Davvero di un brutto periodo si tratta. sono gli anni delle “Madonne pellegrine”, del clericalismo trionfante, dei preti che dal pulpito delle chiese additano all'esecrazione dei fedeli come “pubblici concubini” chi rifiuta il matrimonio religioso e si limita al rito civile. Sono anche gli anni della amnistia togliattiana con i torturatori repubblichini di nuovo in giro, mentre si arrestano i partigiani e nelle fabbriche si licenziano gli operai più combattivi. Per Montaldi si tratta una sorta di traversata del deserto, un “inverno buio” dopo una primavera luminosa. È dentro di sé che occorre trovare la forza di resistere. Il rifiuto politico di quel presente oscuro assume per il giovane il senso della ricerca di una vita etica.

☆ ☆ ☆ ☆ ☆ ☆ ☆

# [Domande di studio]
(A) Riporta tutte le espressioni che il brano su Montaldi racchiude tra virgolette.
(B) Prosegui il brano su Montaldi a partire dalla sua ultima frase.

☆ ☆ ☆ ☆ ☆ ☆ ☆

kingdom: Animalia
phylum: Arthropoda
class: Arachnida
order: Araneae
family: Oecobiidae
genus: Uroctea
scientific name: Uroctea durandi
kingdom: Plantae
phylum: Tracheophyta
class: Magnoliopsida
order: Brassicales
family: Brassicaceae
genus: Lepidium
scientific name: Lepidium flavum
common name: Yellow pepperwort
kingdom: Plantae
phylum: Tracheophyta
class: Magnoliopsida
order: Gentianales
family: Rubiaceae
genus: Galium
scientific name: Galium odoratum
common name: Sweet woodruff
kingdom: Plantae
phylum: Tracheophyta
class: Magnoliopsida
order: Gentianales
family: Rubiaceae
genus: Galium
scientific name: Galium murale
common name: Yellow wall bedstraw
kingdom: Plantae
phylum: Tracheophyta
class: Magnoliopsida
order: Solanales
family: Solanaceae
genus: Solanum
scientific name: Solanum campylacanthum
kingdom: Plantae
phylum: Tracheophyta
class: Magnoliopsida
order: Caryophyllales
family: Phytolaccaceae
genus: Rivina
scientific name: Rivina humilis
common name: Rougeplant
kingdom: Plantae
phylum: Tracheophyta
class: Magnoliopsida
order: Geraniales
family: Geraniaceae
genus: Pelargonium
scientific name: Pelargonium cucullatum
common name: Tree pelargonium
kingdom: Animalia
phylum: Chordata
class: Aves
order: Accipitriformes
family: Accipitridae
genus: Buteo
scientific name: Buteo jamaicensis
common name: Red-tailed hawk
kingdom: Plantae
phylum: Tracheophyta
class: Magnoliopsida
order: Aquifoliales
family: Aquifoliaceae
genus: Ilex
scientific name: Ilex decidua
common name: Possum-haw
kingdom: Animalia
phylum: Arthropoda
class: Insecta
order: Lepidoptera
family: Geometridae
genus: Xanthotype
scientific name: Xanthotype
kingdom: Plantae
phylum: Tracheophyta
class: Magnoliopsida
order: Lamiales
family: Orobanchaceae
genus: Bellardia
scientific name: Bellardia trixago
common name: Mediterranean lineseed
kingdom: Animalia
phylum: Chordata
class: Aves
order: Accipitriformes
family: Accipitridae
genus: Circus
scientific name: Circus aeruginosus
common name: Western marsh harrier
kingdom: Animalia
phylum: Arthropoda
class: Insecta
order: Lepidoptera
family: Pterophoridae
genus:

☆ ☆ ☆ ☆ ☆ ☆ ☆

# [Risposte alle consegne]
(A) “Madonne pellegrine”, “pubblici concubini”, “inverno buio”

(B)
«Rigettati ormai in quelli che non ci sentivamo di considerare “i nostri limiti”, reagimmo come sapevamo. Fu insomma un ritorno agli anni “fascisti”. Ricordo l'inverno buio del millenovecento quarantasette. Diventava chiaro infine perché eravamo così, capimmo che la nostra presenza nel mondo aveva delle ragioni, Conoscere queste ragioni, e noi in esse, rimaneva più difficile. Di quel tempo mantengo il ricordo di un'intimità feroce e pura con me stesso. Ero animato da una permanente metamorfosi che proponeva continuamente la mia vita, senza mai alterarne i dati iniziali, sviluppandosi piuttosto, di situazione in situazione. E pertanto ero disposto continuare con gioia, ad aderire a quello che c'era di completamente umano e dunque di morale nella vita. E a quello soltanto. Sapere, sentire di vivere in un senso irrevocabile una vita mortale, mi rendeva felice.Farla vibrare sulle corde di desideri forti. Portarla ai limiti veri che l'esistenza mantiene. Un'altra nascita, era un'altra nascita».